There is no question that Efficient Escrow should have detected these fraudulent wires a lot sooner than they did. The point of my focus on these cases is to raise awareness about the need for companies to take steps to avoid becoming victims in the first place. If you run a small business and you bank online, please consider adopting some safeguards to prevent your company from being the next victim of a cyberheist. Banking from a Live CD or from an isolated (preferably non-Windows) computer is the surest way to avoid ebanking heists. However, this approach only works if it is consistently observed.
The average small business usually has one person in charge of the books, and they’re lucky if they have one person in charge of security; very often, it’s the CEO who serves as the CTO, CFO, CSO and E-I-E-I-O. These attacks launched by today’s cyber thieves against small businesses are any thing but a fair fight: It’s basically one blue-haired lady against an entire squadron of seasoned criminals.
I’ve been writing about this problem for more than five years now, and for good reason: There are millions of small business owners who have absolutely no clue how vulnerable they are and who they’re up against. I travel quite a bit to speak to audiences around the world about cybercrime, and I frequently find myself seated next to small business owners. I always ask the same thing, and I always get the same response. Do you bank online with your business? Why, sure. Did you know that if you have a virus infection that cleans out your bank account, your bank is under no obligation to do anything on your behalf?
I’ll continue to write about this subject, mainly because awareness remains low and there will continue to be new victims every week losing hundreds of thousands of dollars as a result of these cyberheists. Meanwhile, the crooks responsible are upping their game. According to Gary Warner, co-founder and chief technologist at threat intelligence firm Malcovery (full disclosure: Malcovery is an advertiser on this blog), the latest cyberheist malware deployed by the Asprox botnet (PDF) uses geo-IP location to include the name of the would-be victim’s hometown in the malicious file that gets pushed down when the user clicks on a link.

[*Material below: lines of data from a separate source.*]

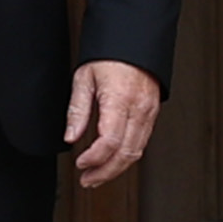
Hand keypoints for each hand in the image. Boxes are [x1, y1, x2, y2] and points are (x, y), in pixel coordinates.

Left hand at [62, 60, 162, 188]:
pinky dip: (127, 157)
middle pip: (126, 154)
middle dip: (105, 172)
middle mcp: (139, 109)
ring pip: (136, 152)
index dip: (95, 158)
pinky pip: (142, 142)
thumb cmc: (108, 55)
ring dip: (116, 169)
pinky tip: (113, 162)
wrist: (134, 41)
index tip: (80, 164)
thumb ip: (77, 110)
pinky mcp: (152, 114)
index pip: (110, 141)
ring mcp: (149, 113)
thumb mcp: (83, 78)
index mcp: (120, 99)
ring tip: (96, 176)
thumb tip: (70, 137)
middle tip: (86, 180)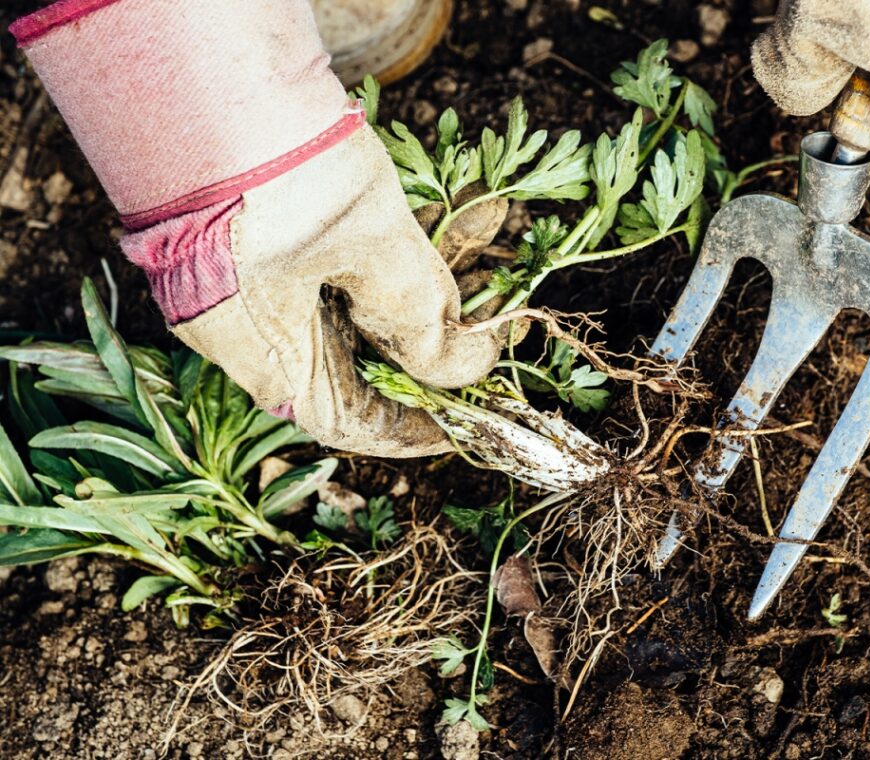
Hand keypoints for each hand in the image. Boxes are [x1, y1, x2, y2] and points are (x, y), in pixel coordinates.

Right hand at [15, 0, 506, 457]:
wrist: (209, 56)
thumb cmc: (283, 165)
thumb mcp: (374, 247)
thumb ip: (424, 315)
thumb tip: (469, 367)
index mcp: (258, 350)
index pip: (344, 421)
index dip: (408, 430)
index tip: (462, 421)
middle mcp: (248, 321)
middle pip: (359, 360)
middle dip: (431, 344)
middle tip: (490, 328)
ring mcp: (254, 269)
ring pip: (359, 301)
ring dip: (426, 283)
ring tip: (489, 248)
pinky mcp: (271, 222)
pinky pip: (347, 256)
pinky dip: (400, 245)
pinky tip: (462, 211)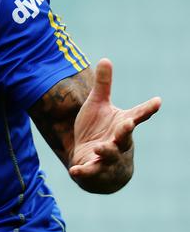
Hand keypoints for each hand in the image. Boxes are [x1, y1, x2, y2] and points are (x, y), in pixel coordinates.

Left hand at [69, 58, 161, 192]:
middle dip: (126, 131)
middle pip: (125, 137)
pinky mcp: (95, 171)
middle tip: (127, 124)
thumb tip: (105, 58)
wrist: (94, 161)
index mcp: (123, 125)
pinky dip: (83, 171)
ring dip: (106, 151)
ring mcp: (109, 159)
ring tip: (99, 147)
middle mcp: (120, 143)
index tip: (157, 101)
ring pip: (110, 156)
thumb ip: (103, 85)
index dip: (147, 109)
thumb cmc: (99, 130)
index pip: (137, 116)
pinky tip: (74, 170)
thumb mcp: (98, 106)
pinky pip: (90, 172)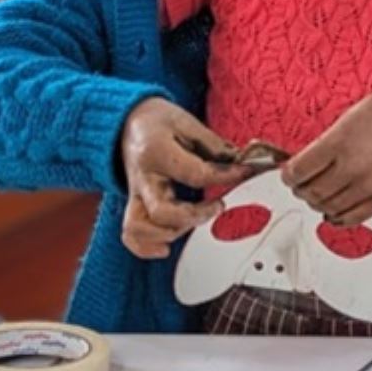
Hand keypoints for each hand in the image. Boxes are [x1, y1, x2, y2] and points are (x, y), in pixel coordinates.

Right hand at [118, 98, 251, 258]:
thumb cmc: (158, 122)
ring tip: (196, 221)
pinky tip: (166, 248)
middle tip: (220, 205)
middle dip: (195, 215)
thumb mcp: (187, 122)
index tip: (245, 172)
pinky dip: (145, 247)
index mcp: (155, 152)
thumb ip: (213, 145)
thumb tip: (242, 162)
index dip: (225, 176)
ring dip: (171, 232)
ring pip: (140, 227)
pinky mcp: (133, 206)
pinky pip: (130, 234)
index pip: (194, 174)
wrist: (126, 123)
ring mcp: (135, 195)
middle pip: (163, 211)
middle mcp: (142, 177)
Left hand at [284, 75, 371, 227]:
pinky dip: (338, 217)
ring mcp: (369, 185)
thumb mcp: (349, 118)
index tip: (289, 173)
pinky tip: (335, 209)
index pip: (297, 171)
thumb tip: (307, 164)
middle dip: (302, 188)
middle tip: (302, 183)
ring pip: (328, 208)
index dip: (288, 174)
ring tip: (320, 192)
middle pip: (311, 192)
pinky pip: (352, 218)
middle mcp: (353, 167)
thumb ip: (326, 144)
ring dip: (319, 202)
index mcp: (339, 143)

“It geo-codes you and puts your city name into the filename, and antivirus detection of these variants continues to be very low,” Warner said. “We’ve seen this with Asprox malware spam disguised as court documents, airline tickets, and [spoofed emails made to look like they came] from Wal-Mart, Costco and BestBuy.”
I guess you could say it’s also become a bit personal. One of the most recent versions of Asprox pushes malware that includes the URL of this blog, as well as file descriptor that says “Krebs Systems.”
A copy of the complaint filed by the receiver for Efficient Services is available here (PDF).